WHAT YOU SHOULD DO ▸ Reproduce every record below word for word and include no pictures.

Stored entries ▸

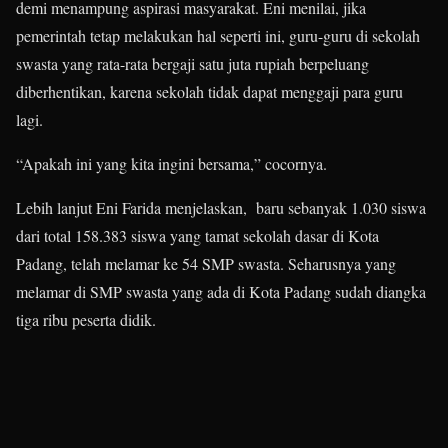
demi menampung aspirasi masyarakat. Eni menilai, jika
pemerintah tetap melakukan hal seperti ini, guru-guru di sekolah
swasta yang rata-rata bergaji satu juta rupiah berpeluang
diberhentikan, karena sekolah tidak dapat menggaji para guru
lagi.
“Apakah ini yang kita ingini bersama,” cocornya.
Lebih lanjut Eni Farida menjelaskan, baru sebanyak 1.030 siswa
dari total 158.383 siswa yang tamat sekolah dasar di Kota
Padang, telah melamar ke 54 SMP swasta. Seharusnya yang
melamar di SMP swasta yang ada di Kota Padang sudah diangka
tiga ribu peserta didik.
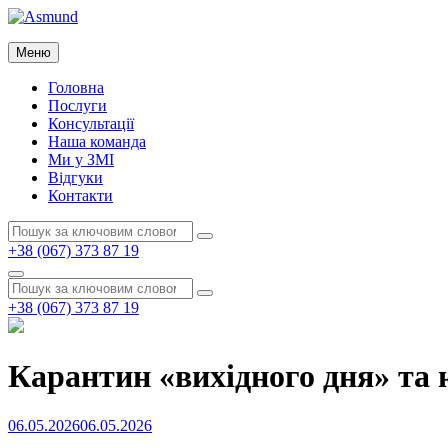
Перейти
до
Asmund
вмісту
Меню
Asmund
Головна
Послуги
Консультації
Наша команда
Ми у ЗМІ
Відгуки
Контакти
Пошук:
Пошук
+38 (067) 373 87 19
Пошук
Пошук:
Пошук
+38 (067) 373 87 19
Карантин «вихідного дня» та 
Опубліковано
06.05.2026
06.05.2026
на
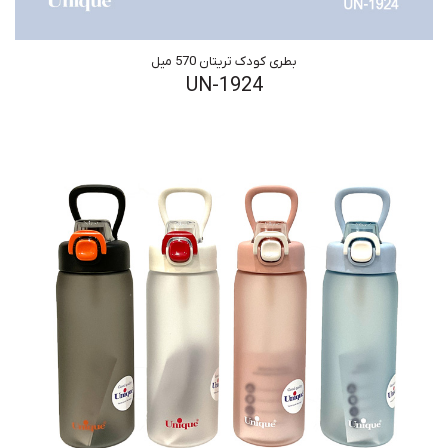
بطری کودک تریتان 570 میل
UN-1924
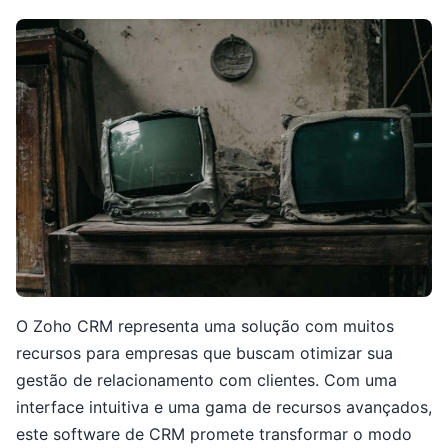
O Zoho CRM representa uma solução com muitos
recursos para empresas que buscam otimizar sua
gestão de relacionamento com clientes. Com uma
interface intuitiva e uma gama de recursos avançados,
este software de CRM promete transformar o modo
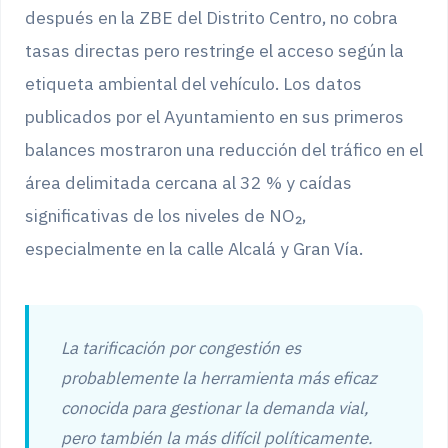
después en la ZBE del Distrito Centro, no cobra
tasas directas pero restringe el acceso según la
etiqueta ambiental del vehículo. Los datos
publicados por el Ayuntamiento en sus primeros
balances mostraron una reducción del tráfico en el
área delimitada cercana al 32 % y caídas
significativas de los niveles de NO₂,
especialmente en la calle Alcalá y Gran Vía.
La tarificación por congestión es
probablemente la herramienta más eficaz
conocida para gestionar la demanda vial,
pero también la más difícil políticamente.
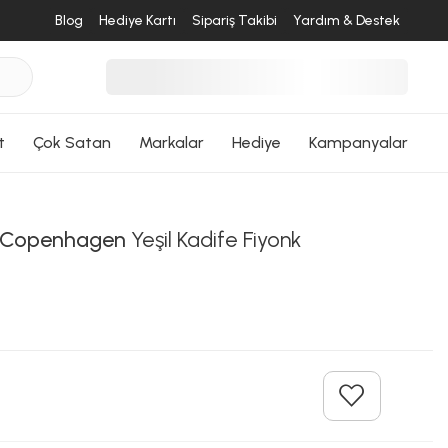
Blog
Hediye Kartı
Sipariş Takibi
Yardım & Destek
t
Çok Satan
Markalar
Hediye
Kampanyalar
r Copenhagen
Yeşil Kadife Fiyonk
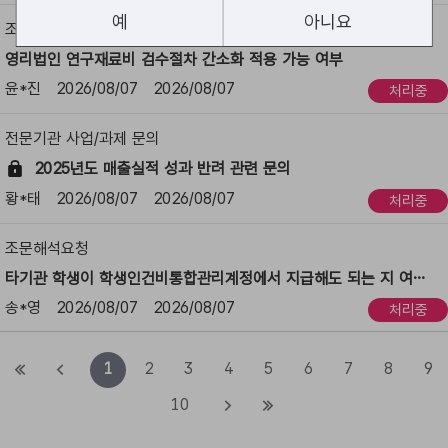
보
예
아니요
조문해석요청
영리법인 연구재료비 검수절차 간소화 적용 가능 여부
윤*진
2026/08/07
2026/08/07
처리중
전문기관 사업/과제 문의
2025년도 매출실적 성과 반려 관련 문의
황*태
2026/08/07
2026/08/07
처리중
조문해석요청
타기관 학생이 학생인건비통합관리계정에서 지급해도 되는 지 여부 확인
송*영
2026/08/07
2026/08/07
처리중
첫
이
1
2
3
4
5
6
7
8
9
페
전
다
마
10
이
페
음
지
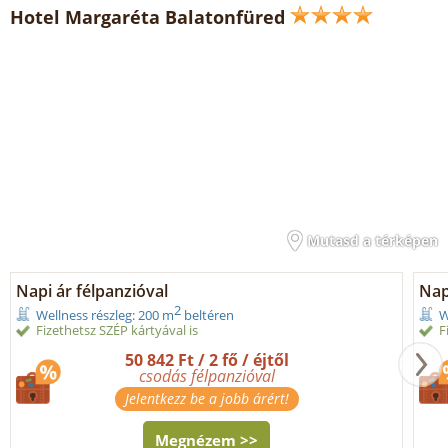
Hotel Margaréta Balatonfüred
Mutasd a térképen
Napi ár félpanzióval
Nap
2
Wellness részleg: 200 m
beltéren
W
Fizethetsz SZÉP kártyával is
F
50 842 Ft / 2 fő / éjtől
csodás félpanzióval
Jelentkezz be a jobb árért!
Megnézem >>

RESULT OF THIS TASK ▸
demi menampung aspirasi masyarakat. Eni menilai, jika
pemerintah tetap melakukan hal seperti ini, guru-guru di sekolah
swasta yang rata-rata bergaji satu juta rupiah berpeluang
diberhentikan, karena sekolah tidak dapat menggaji para guru
lagi.
“Apakah ini yang kita ingini bersama,” cocornya.
Lebih lanjut Eni Farida menjelaskan, baru sebanyak 1.030 siswa
dari total 158.383 siswa yang tamat sekolah dasar di Kota
Padang, telah melamar ke 54 SMP swasta. Seharusnya yang
melamar di SMP swasta yang ada di Kota Padang sudah diangka
tiga ribu peserta didik.
Перейти
до
Asmund
вмісту
Меню
Asmund
Головна
Послуги
Консультації
Наша команда
Ми у ЗМІ
Відгуки
Контакти
Пошук:
Пошук
+38 (067) 373 87 19
Пошук
Пошук:
Пошук
+38 (067) 373 87 19
Карантин «вихідного дня» та 
Опубліковано
06.05.2026
06.05.2026
на
بطری کودک تریتان 570 میل
UN-1924
O Zoho CRM representa uma solução com muitos
recursos para empresas que buscam otimizar sua
gestão de relacionamento com clientes. Com uma
interface intuitiva e uma gama de recursos avançados,
este software de CRM promete transformar o modo
después en la ZBE del Distrito Centro, no cobra
tasas directas pero restringe el acceso según la
etiqueta ambiental del vehículo. Los datos
publicados por el Ayuntamiento en sus primeros
balances mostraron una reducción del tráfico en el
área delimitada cercana al 32 % y caídas
significativas de los niveles de NO₂,
especialmente en la calle Alcalá y Gran Vía.
La tarificación por congestión es
probablemente la herramienta más eficaz
conocida para gestionar la demanda vial,
pero también la más difícil políticamente.
Blog
Hediye Kartı
Sipariş Takibi
Yardım & Destek
t
Çok Satan
Markalar
Hediye
Kampanyalar
r Copenhagen
Yeşil Kadife Fiyonk
보
예
아니요
조문해석요청
영리법인 연구재료비 검수절차 간소화 적용 가능 여부
윤*진
2026/08/07
2026/08/07
처리중
전문기관 사업/과제 문의
2025년도 매출실적 성과 반려 관련 문의
황*태
2026/08/07
2026/08/07
처리중
조문해석요청
타기관 학생이 학생인건비통합관리계정에서 지급해도 되는 지 여부 확인
송*영
2026/08/07
2026/08/07
처리중
첫
이
1
2
3
4
5
6
7
8
9
페
전
다
마
10
이
페
음
지
Hotel Margaréta Balatonfüred
Mutasd a térképen
Napi ár félpanzióval
Nap
2
Wellness részleg: 200 m
beltéren
W
Fizethetsz SZÉP kártyával is
F
50 842 Ft / 2 fő / éjtől
csodás félpanzióval
Jelentkezz be a jobb árért!
Megnézem >>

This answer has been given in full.